Barradas was apparently a disagreeable person, quarreling with Admiral Laborde and generally disliked by the troops under his command.

Three days out of Havana, the fleet was dispersed by a violent storm in the Bay of Campeche. The rallying point was the Isla de Lobos (Veracruz), but the weather made it difficult to reassemble. The frigate Amalia and four transports arrived there on July 14. More ships arrived in the following week. By July 22, nearly all had reached the reassembly point. One transport with 400 troops was forced to go to New Orleans for repairs.

=== Invasion of Mexico ===
On July 26 the fleet arrived off Cabo Rojo, near Tampico. On the 27th the first operation began, with 25 skiffs and 750 men, but the surf did not allow them to land. Admiral Laborde had to offer one ounce of gold to any man who would swim to shore for fresh news about the state of defense the country was in.
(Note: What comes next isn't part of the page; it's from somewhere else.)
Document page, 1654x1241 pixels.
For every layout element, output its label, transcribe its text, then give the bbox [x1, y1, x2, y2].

Eugenio Aviraneta e Ibargoyen accepted. He took 12 ounces of gold and a bottle containing proclamations. Once ashore, he spoke to four Indigenous Huastecos. They told him that there were no troops near about, but that General Lagarza was in Tampico with a thousand troops to guard against a possible uprising by Antonio López de Santa Anna. Aviraneta was informed that Lagarza did not know of the arrival of the Spaniards. He paid his informants three ounces of gold. They told him the best place to disembark but refused to accompany him to Tampico, fearing reprisals.
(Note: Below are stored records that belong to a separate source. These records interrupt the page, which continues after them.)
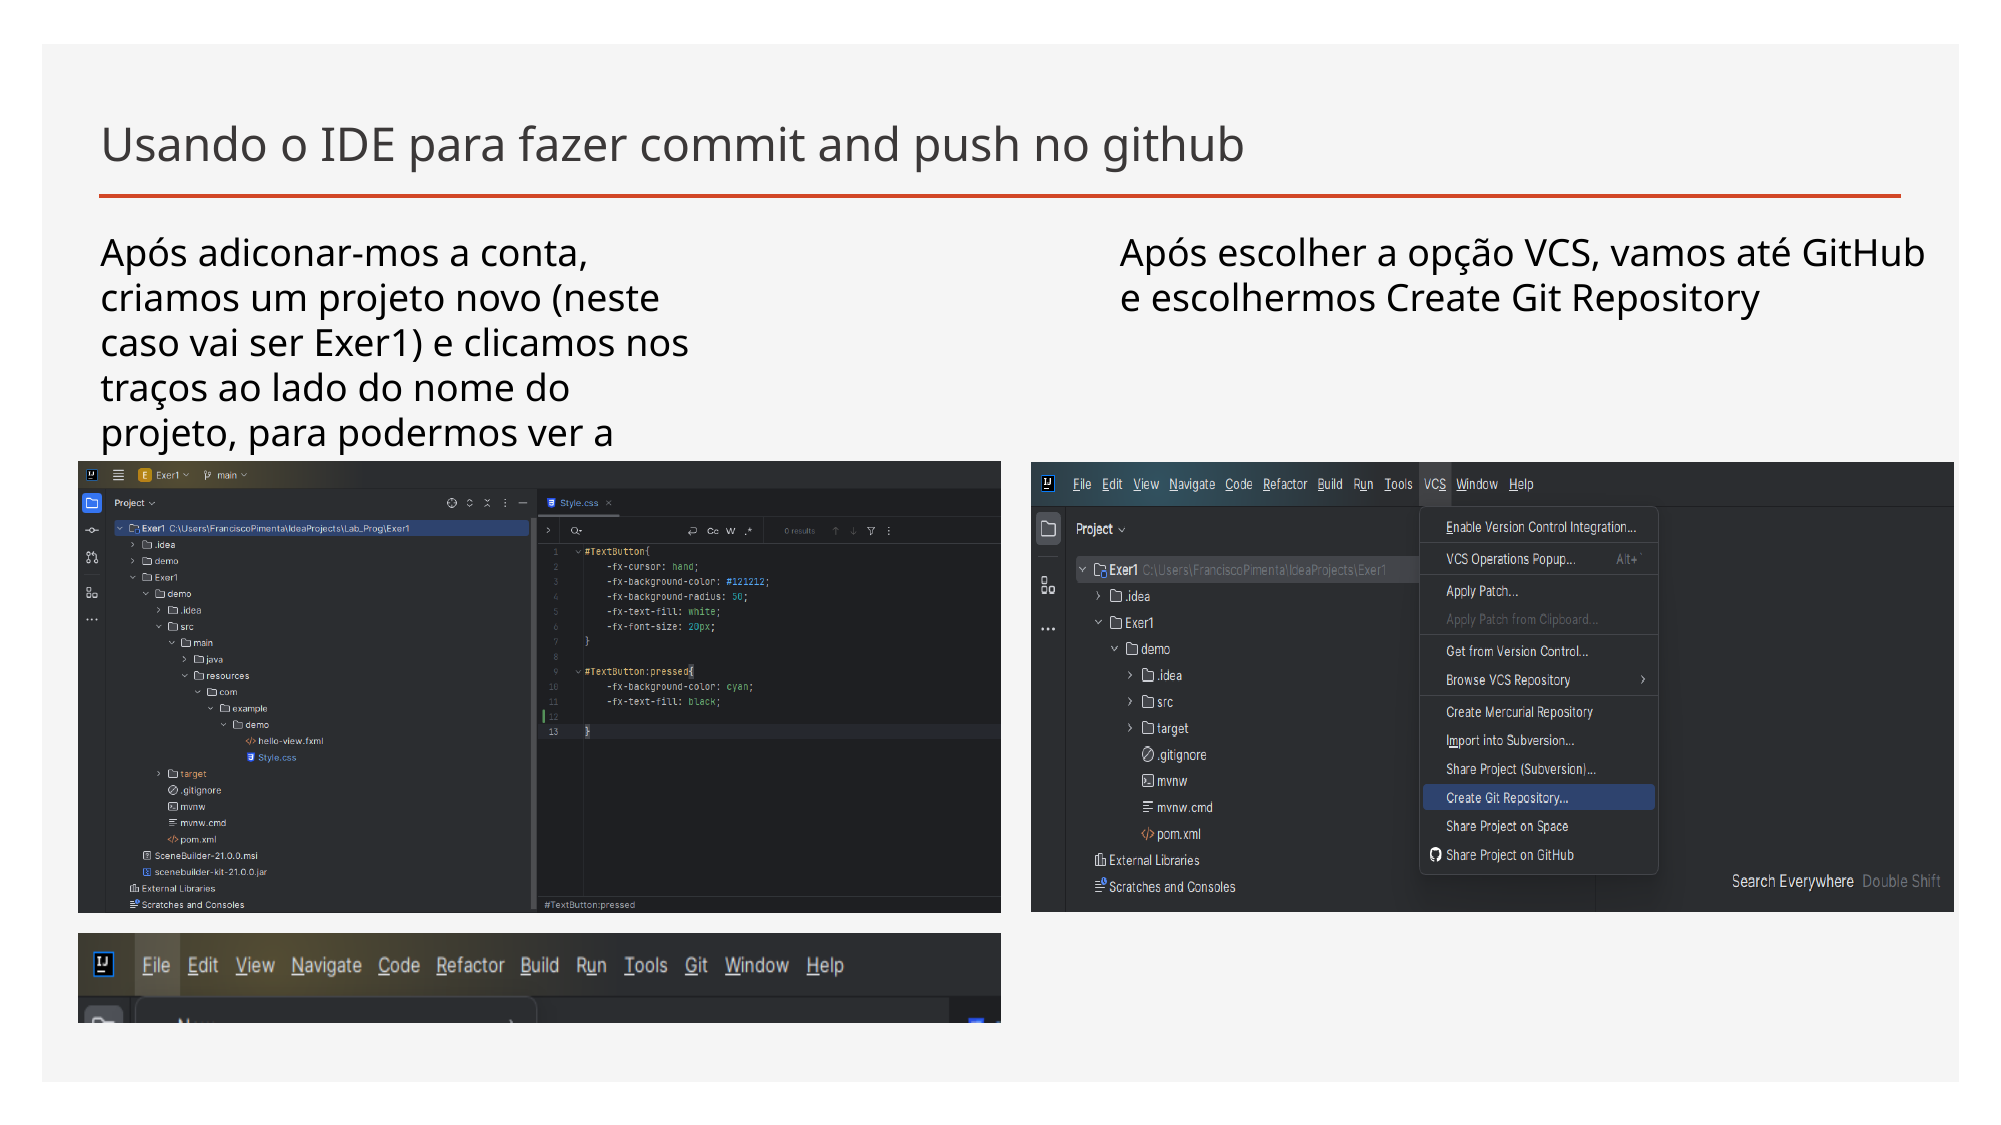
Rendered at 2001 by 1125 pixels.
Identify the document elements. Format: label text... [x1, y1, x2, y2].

text_box Após adiconar-mos a conta, criamos um projeto novo (neste caso vai ser Exer1) e clicamos nos traços ao lado do nome do projeto, para podermos ver a opção VCS. [85, 221, 732, 461]
title Usando o IDE para fazer commit and push no github [85, 73, 1496, 179]
picture [78, 461, 1001, 913]
text_box Após escolher a opção VCS, vamos até GitHub e escolhermos Create Git Repository [1105, 221, 1954, 328]
picture [1031, 462, 1954, 912]
picture [78, 933, 1001, 1023]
The disembarkation began at 2:00 that afternoon, at the place pointed out by the Huaxtecos. The force began marching toward Tampico, and the Spanish ships were sent to the Río Pánuco.

On the 31st the first fight with Mexican forces occurred, at Los Corchos, 20 km southeast of Pueblo Viejo, Veracruz.

Meanwhile, Santa Anna had been preparing for the expedition, and had assembled 1,000 infantrymen, 500 cavalry, four pieces of artillery and a fleet of 3 brigs, 4 schooners and 5 boats. Santa Anna did not attempt a direct assault, but rather laid siege to Barradas's forces.

=== Surrender ===
On September 11, 1829, Barradas, cut off from supplies and with his troops weakened by disease, signed the Capitulation of Pueblo Viejo with Santa Anna and General Manuel de Mier y Terán. Santa Anna was hailed as the savior of the Republic. This was the final consummation of Mexican independence.

President Vicente Guerrero had sent Santa Anna to oppose the Spanish, and he also sent Vice-President General Anastasio Bustamante to Jalapa in reserve to oppose any other Spanish landing along the coast. Bustamante took that opportunity to lead his troops in revolt and overthrow Guerrero.

== Later life ==
Defeated in the Battle of Tampico, Barrada traveled to New Orleans and then went to New York, from where he headed to Le Havre aboard the Packet boat Francisco I. He arrived in France on 2 February 1830, continued to Paris, and intended to travel to the Spanish Court from there. But in Paris, he learned that an order had been issued for him to be detained in Spain and transferred to Cuba, to be tried for treason. He therefore decided to remain in Paris.

He never returned to Spain again, living in poverty in France. He had a son in 1831 and moved to Marseille where he died from disease in the Rue Glandeves 1, on 14 August 1835.